Spatial grounding data:
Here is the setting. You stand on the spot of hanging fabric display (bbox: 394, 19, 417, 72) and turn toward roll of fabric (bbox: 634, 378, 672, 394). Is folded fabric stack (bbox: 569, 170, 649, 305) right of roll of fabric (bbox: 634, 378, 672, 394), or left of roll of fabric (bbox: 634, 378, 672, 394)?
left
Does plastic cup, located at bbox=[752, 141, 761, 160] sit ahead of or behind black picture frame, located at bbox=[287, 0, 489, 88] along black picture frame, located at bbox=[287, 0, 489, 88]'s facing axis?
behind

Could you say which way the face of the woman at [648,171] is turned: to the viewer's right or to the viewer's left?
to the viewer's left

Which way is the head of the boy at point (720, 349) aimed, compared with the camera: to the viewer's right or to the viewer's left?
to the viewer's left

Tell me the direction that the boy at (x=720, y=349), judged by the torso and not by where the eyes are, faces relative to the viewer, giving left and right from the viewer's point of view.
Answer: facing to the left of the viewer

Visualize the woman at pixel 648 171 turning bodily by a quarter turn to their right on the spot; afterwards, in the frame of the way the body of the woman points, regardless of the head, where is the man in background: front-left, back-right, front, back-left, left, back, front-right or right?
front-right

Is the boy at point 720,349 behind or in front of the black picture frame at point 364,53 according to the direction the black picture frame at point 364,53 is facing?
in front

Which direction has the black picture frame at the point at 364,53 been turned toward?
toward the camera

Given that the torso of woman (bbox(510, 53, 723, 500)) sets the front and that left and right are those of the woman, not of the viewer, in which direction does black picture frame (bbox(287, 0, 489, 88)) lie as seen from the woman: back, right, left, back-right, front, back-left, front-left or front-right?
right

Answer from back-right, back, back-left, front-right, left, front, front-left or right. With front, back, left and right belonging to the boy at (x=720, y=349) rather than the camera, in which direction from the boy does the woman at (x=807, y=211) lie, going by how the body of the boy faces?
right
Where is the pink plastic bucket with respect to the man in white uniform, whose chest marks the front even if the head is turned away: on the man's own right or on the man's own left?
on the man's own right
---
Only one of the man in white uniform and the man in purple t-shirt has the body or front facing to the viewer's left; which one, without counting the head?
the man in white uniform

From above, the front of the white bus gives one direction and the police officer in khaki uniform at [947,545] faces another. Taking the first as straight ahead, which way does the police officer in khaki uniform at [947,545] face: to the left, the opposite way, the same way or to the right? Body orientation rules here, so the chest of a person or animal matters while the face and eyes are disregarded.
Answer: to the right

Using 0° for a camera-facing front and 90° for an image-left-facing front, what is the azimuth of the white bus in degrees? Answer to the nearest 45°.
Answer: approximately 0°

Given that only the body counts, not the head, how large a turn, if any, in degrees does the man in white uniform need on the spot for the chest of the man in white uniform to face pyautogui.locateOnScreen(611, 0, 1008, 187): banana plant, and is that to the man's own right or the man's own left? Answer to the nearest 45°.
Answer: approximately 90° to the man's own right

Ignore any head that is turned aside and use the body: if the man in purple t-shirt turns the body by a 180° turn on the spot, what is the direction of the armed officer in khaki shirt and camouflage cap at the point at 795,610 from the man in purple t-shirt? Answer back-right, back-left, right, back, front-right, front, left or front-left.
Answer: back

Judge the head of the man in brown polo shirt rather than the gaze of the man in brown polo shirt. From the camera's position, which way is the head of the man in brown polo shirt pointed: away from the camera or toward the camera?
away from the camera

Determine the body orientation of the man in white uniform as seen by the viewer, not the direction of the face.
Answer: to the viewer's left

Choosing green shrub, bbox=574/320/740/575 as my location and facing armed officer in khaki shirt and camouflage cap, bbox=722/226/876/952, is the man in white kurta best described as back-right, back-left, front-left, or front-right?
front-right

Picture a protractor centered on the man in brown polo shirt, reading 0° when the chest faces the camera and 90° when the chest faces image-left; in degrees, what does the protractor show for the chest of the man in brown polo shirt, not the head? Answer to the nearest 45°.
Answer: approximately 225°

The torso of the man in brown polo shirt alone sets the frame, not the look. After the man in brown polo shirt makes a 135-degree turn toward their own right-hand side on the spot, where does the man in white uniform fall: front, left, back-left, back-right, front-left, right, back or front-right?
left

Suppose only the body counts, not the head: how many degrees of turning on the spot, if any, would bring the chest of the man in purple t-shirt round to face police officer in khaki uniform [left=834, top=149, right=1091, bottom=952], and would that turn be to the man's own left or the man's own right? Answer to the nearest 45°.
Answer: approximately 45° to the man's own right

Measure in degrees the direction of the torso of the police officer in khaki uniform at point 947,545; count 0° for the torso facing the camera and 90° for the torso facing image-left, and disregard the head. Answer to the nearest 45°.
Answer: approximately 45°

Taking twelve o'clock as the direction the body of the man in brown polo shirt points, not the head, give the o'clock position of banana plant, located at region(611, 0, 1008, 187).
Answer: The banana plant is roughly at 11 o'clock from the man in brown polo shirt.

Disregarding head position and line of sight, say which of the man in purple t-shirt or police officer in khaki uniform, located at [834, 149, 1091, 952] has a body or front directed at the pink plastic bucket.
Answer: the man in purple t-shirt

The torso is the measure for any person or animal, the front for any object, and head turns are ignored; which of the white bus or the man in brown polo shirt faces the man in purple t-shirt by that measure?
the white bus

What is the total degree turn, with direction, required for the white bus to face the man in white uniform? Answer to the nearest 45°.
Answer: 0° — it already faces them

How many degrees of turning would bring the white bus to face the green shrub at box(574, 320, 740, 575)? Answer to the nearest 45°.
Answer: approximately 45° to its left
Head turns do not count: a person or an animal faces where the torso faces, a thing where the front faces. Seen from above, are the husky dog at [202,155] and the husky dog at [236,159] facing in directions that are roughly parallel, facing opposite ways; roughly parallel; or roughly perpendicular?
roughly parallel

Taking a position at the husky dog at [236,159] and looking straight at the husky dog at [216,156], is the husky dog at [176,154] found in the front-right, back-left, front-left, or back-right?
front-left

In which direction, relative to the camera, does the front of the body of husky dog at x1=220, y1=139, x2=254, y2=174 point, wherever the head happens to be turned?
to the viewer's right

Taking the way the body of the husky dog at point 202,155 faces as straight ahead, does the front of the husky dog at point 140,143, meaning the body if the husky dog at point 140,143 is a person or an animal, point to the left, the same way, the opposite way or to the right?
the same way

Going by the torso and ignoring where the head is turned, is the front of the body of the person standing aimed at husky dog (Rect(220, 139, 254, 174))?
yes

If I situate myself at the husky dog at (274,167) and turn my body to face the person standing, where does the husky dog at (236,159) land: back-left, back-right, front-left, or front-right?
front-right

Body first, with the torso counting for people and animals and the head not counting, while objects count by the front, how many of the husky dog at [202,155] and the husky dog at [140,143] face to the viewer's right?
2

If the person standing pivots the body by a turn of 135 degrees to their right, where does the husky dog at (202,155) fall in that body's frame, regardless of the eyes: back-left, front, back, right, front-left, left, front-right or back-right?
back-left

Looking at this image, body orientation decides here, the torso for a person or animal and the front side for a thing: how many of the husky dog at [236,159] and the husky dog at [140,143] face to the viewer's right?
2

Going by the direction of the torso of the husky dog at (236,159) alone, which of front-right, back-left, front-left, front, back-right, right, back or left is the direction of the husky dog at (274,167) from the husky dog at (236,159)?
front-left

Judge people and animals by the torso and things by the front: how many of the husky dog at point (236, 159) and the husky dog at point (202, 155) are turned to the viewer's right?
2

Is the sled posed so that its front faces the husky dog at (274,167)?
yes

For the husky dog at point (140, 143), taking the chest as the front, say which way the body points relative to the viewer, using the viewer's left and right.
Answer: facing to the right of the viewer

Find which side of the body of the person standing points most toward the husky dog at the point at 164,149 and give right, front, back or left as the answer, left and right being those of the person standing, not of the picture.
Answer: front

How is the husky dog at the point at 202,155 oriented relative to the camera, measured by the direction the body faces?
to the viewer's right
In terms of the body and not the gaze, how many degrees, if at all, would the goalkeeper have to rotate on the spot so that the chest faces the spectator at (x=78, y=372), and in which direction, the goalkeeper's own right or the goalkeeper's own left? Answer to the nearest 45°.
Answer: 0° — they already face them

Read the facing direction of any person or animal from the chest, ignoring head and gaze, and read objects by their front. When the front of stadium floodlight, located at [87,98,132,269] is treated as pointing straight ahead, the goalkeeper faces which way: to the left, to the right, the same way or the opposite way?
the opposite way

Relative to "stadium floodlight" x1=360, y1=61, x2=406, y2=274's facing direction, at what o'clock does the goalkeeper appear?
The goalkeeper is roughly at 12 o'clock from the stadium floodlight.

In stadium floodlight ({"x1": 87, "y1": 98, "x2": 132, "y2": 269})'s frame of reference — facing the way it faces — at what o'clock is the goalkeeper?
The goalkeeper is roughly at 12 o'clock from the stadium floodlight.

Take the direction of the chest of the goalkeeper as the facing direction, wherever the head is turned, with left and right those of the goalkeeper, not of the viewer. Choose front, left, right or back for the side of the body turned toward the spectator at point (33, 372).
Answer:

◆ **TASK INSTRUCTIONS**:
Rewrite everything from the line containing "Looking at this" down to the line containing "Answer: facing to the right of the viewer", swapping "torso" for "trunk" and leaving all else as it is.

◆ **RESPONSE FOR THIS EXERCISE**:
Looking at this image, body orientation decides here, the trunk for a person or animal and the front side for a thing: how many of the husky dog at [236,159] and the husky dog at [140,143] face to the viewer's right?
2

Going by the direction of the trunk of the husky dog at (236,159) alone, which of front-right, back-left, front-left, front, back-right, right, back or left is the direction of the husky dog at (274,167) from the husky dog at (236,159)?
front-left

Judge people and animals by the trunk and things by the front: how many of the husky dog at point (236, 159) and the husky dog at point (202, 155) are turned to the viewer's right?
2

Is the sled posed so that its front faces the husky dog at (274,167)?
yes

For the husky dog at point (140, 143), taking the chest as the front, say which way the body points relative to the viewer, using the viewer's left and right.
Answer: facing to the right of the viewer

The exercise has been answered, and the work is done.